Fake news detection

Authors: Peter Mačinec & Simona Miková

Installation and running

To run this project, please make sure you have Docker installed and follow the steps (also make sure to have nvidia docker installed if you want to train on your Nvidia graphics card):

Clone this repository with command:

git clone git@github.com:pmacinec/neural-networks-fake-news-detection.git

Download pre-trained fastText embeddings and put the .vec file into models/fasttext folder.
Get into directory with command cd ns-project/.
Build image using command:
```
docker build -t ns_project docker/
```
Run docker container using command:
```
docker run --gpus all -it --name fake_news_detection_con --rm -u $(id -u):$(id -g) -p 8888:8888 -p 6006:6006 -v $(pwd):/project/ ns_project
```
Note: If you don't have Nvidia graphics card with nvidia docker installed, skip --gpus all argument in script call.

Training proposed neural network

Training proposed neural network has to be done in running docker container fake_news_detection_con (please, see section Installation and running).

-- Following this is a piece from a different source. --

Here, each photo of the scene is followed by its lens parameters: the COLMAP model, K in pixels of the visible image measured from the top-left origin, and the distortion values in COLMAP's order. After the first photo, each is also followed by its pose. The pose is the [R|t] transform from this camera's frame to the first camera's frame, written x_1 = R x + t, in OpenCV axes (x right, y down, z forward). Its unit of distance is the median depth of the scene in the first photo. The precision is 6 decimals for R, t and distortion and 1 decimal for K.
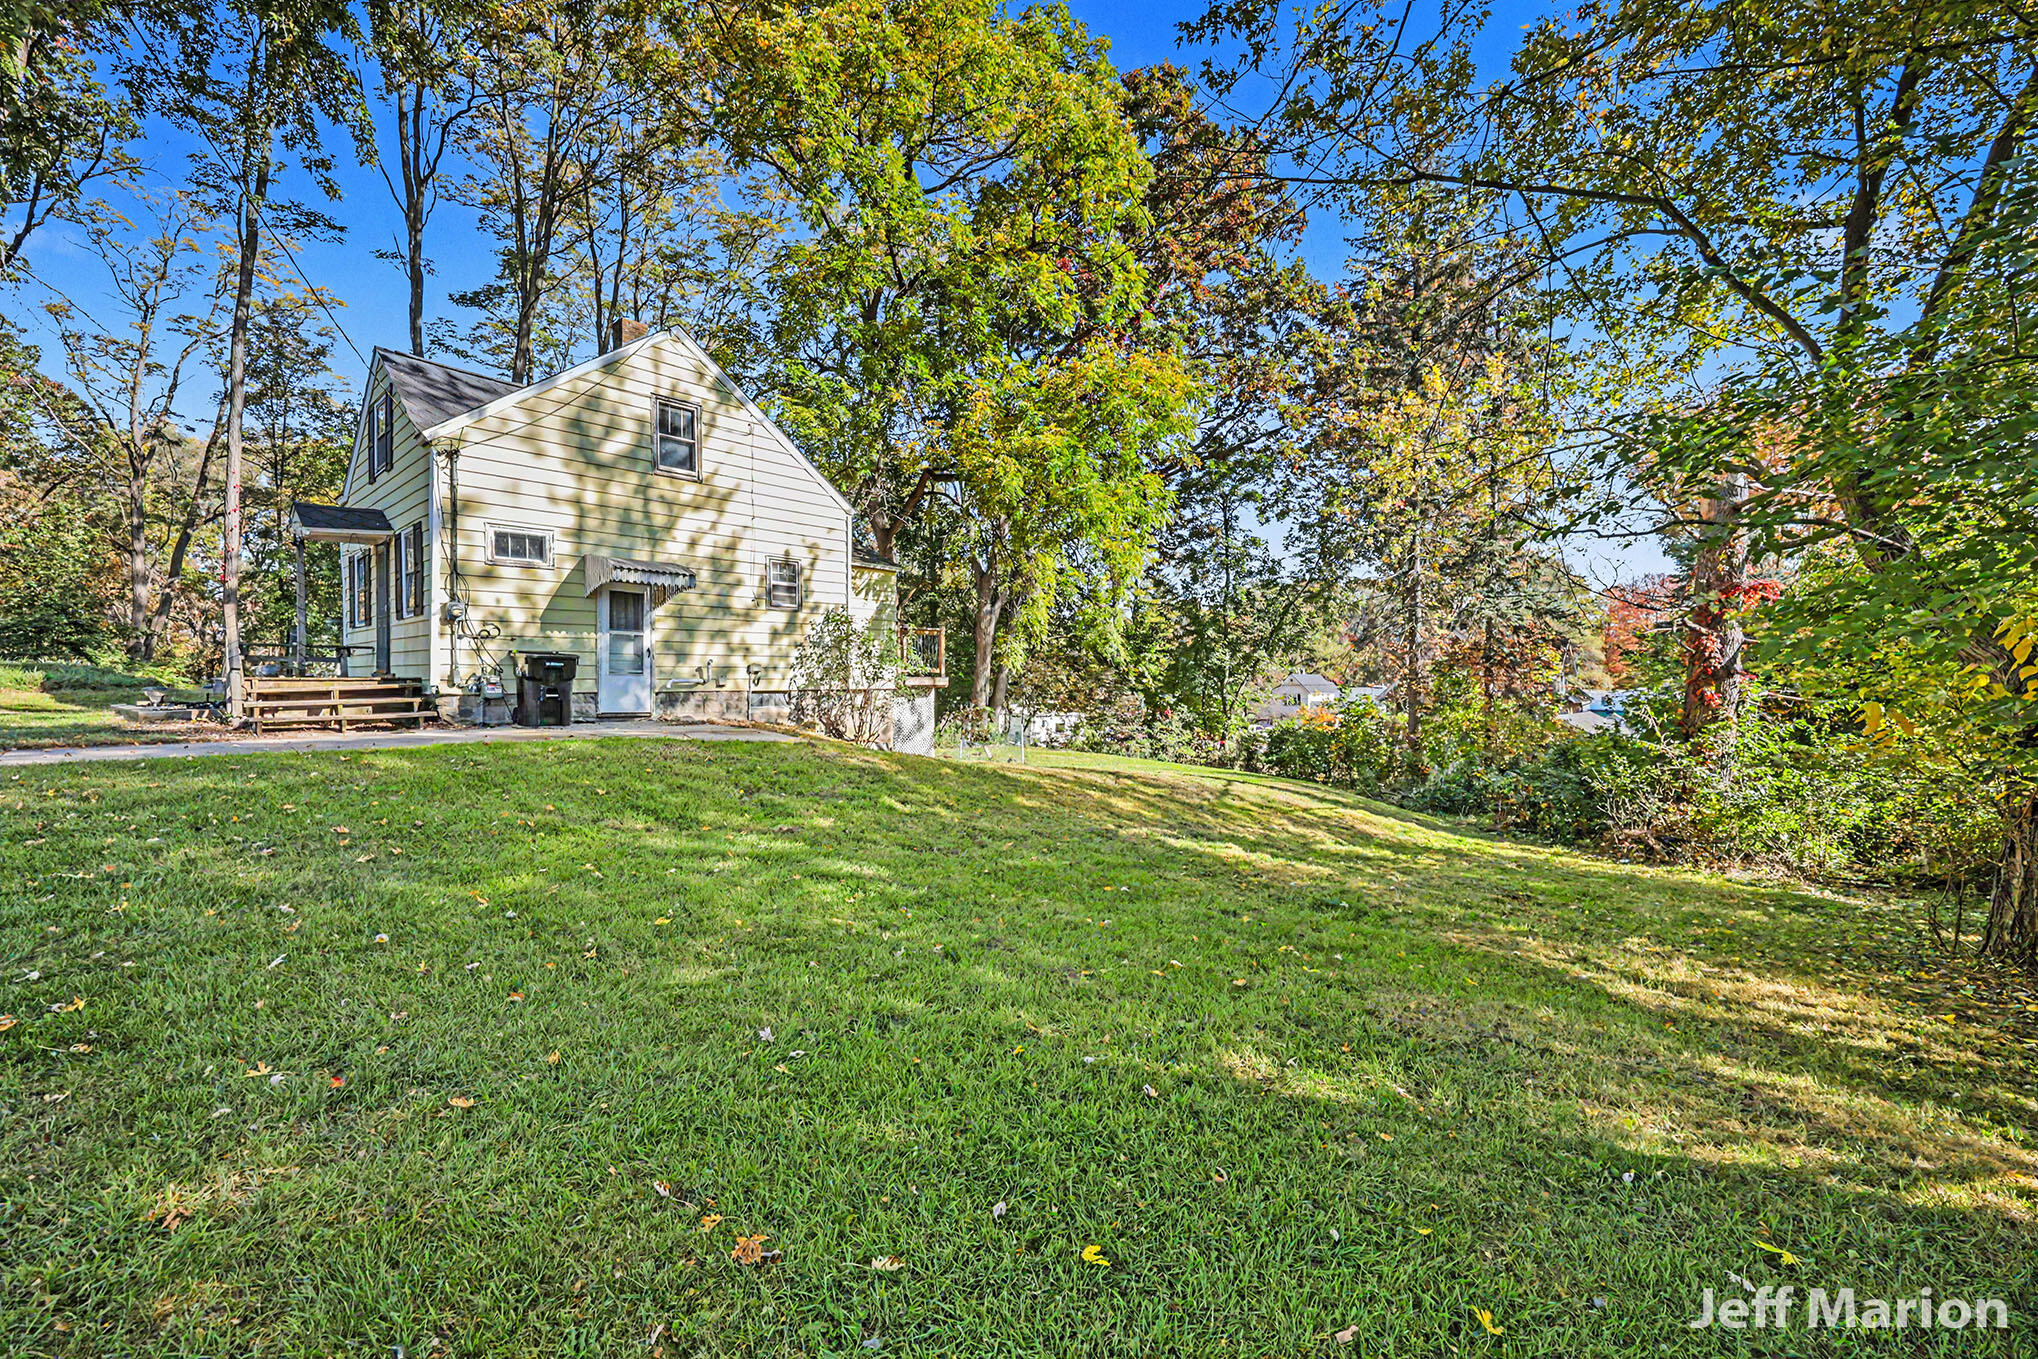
lens RADIAL K [[792.8, 0, 1019.0], [0, 792.8, 679.5], [0, 0, 1]] dist [-0.024981, 0.007804]
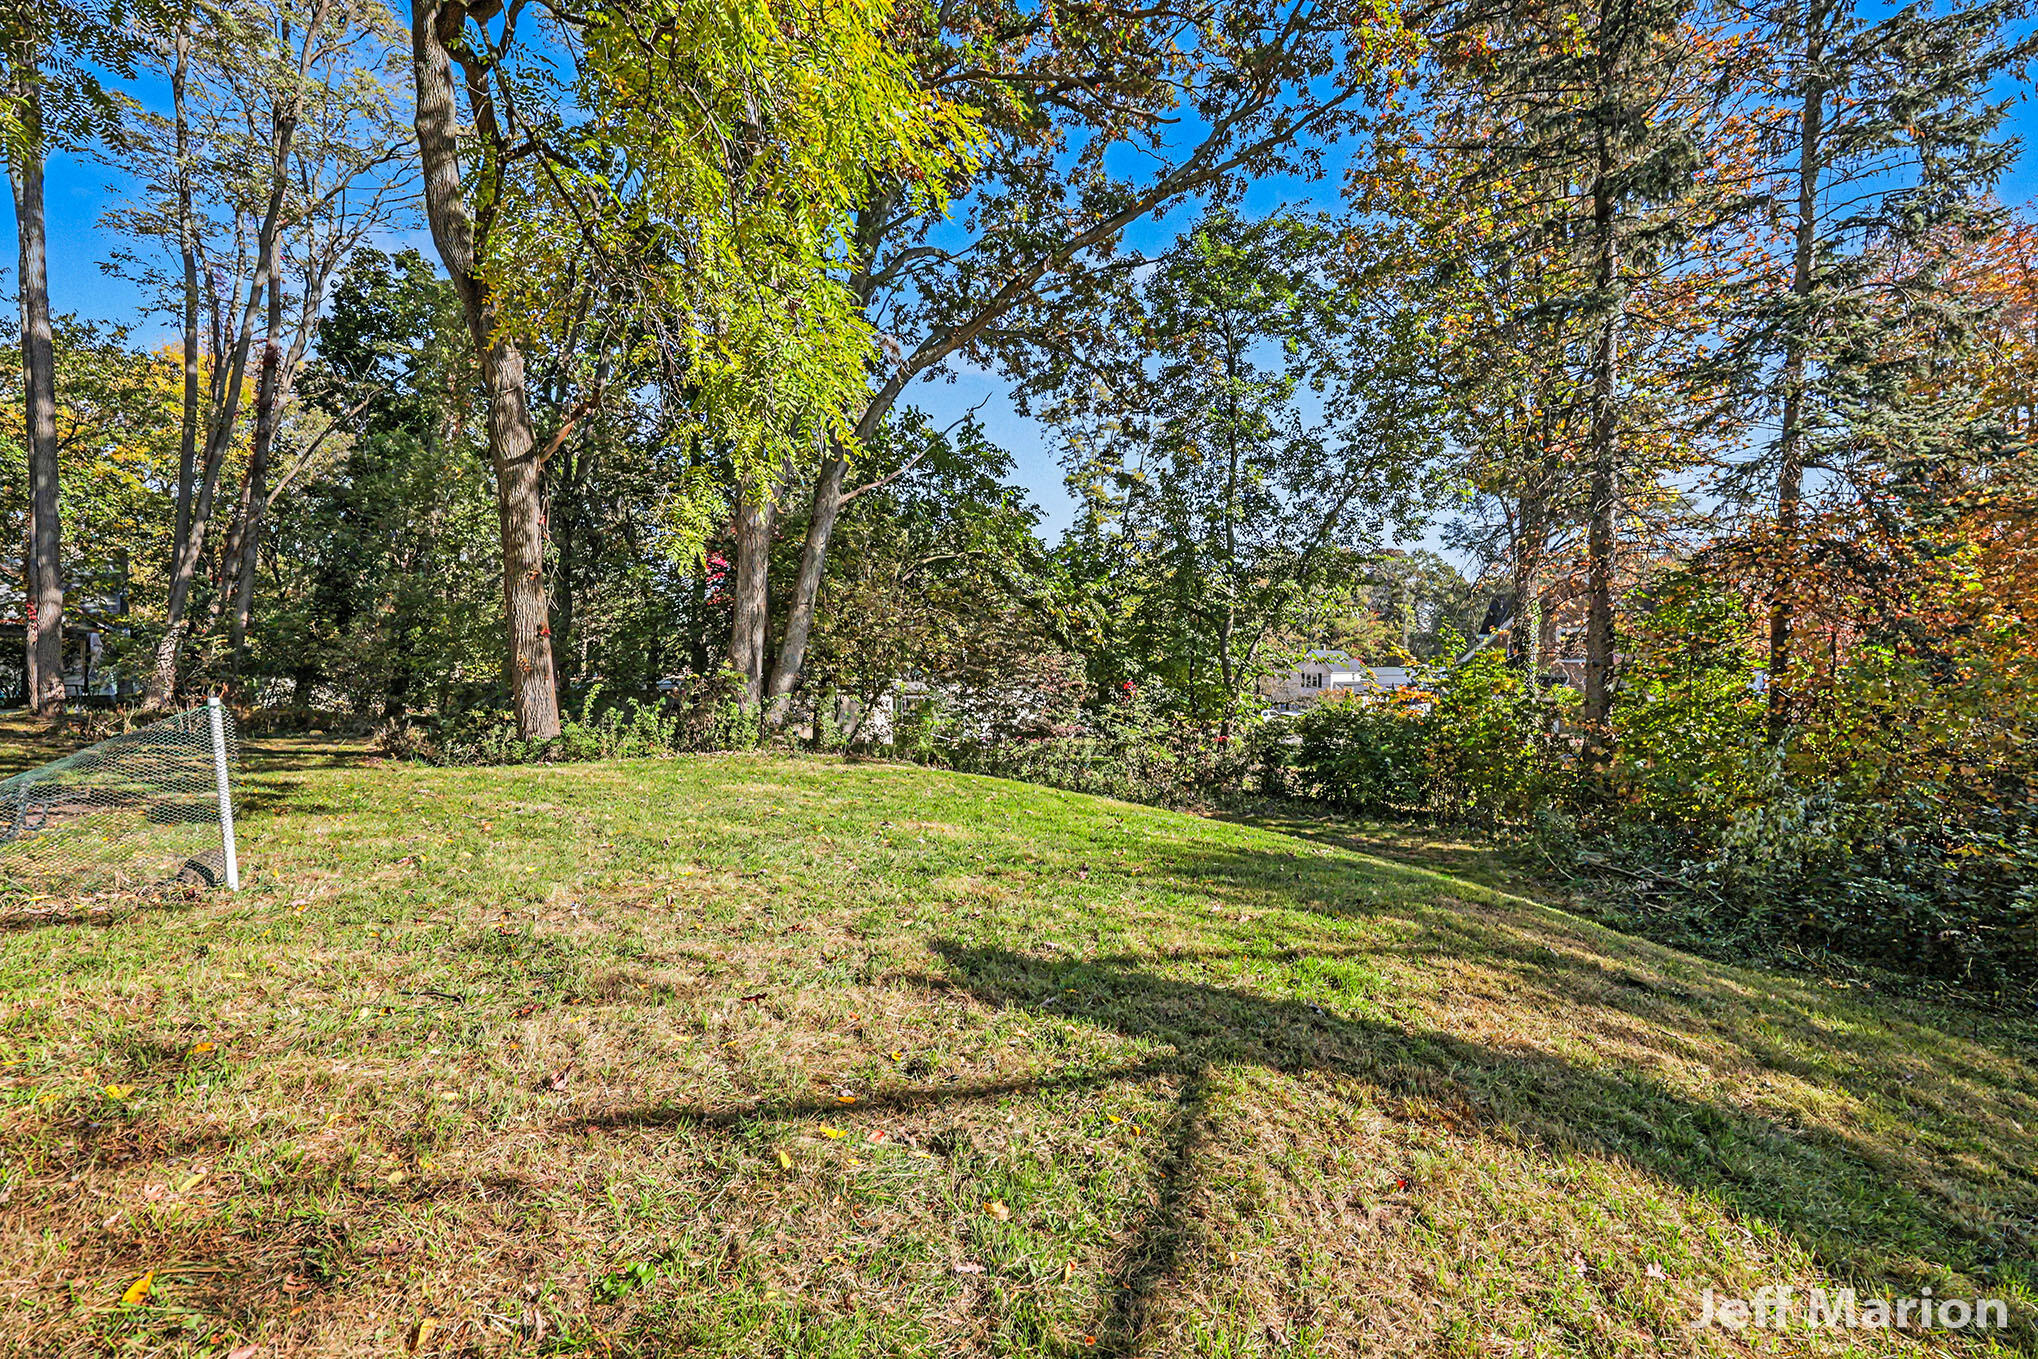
lens RADIAL K [[822.2, 0, 1025.1], [0, 822.2, 674.7], [0, 0, 1]] dist [0.000575, -0.000082]
pose [[0.999980, -0.003221, 0.005528, 0.281792], [0.003147, 0.999906, 0.013308, 0.064058], [-0.005570, -0.013291, 0.999896, 1.034036]]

Get into docker container with command:

docker exec -it fake_news_detection_con bash

Run training script with arguments you need (arguments are used to configure neural network model and training process):
```
python src/model/train.py {args}
```
Note: All arguments are listed in section Training configuration.

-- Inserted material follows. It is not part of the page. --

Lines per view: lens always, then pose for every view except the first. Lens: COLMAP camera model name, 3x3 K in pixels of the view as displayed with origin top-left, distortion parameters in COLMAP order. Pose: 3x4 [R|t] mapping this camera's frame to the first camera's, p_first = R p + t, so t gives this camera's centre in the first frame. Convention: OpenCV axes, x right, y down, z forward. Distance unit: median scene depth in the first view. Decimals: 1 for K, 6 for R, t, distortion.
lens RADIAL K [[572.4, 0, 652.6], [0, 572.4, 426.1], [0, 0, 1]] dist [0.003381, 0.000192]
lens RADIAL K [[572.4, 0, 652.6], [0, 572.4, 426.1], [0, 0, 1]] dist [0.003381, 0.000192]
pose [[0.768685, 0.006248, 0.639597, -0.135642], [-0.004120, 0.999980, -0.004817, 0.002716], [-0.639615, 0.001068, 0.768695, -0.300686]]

All training logs are stored in logs folder and model checkpoints in models folder. By default, concrete training logs and checkopint models are stored in timestamp folder inside logs or models folders. For using custom folder name instead of timestamp, use script call argument --name when starting training.

Training configuration

To configure training and neural network model, two options are available:

Use arguments when calling training script:

Argument	Short	Value type	Description
`--file`	`-f`	`<str>`	path to custom config file (discussed in second part)
`--batch-size`	`-bs`	`<int>`	batch size to be used in training
`--learning-rate`	`-lr`	`<float>`	learning rate to be used in training
`--num-hidden-layers`	`-hl`	`<int>`	number of hidden layers
`--epochs`	`-e`	`<int>`	number of epochs to train
`--max-words`	`-w`	`<int>`	maximum words in vocabulary to use
`--samples`	`-s`	`<int>`	number of samples from data (by default, all are used)
`--data`	`-d`	`<str>`	not required - path to data csv file
`--test-size`	`-t`	`<float>`	train test split rate (test size)
`--max-sequence-len`	`-sl`	`<int>`	maximum length of all sequences
`--lstm-units`	`-lstm`	`<int>`	number of units in LSTM layer
`--name`	`-n`	`<str>`	training name - also folder name for logs and checkpoint model

Write custom config file (in JSON format) and pass path to it as train script call argument (--file/-f). Remember, that script call arguments replace config file arguments! Example of config file:
```
{
    "batch_size": 32,
    "learning_rate": 0.001,
    "epochs": 15,
    "lstm_units": 64
}
```
Allowed parameters: batch_size, learning_rate, num_hidden_layers, epochs, max_words, num_samples, data_file, test_size, max_seq_len, lstm_units. For description of those values, see table above (all values can be semantically mapped to arguments in table).

Data retrieval

For training our neural network, we used data from Monant platform. Data can be retrieved by following steps:

Add config due to your credentials into src/data/retrieval/config.json to Monant platform:
```
{
    "username": "YOUR-USERNAME",
    "password": "YOUR-PASSWORD",
    "api_host": "MONANT-API-HOST",
    "data_folder": "data/raw"
}
```
If you don't have your own credentials, check Monant platform documentation to next steps.
In repository root, run command:
```
python src/data/retrieval/data_saver.py
```
According to above config, data will be stored in data/raw folder.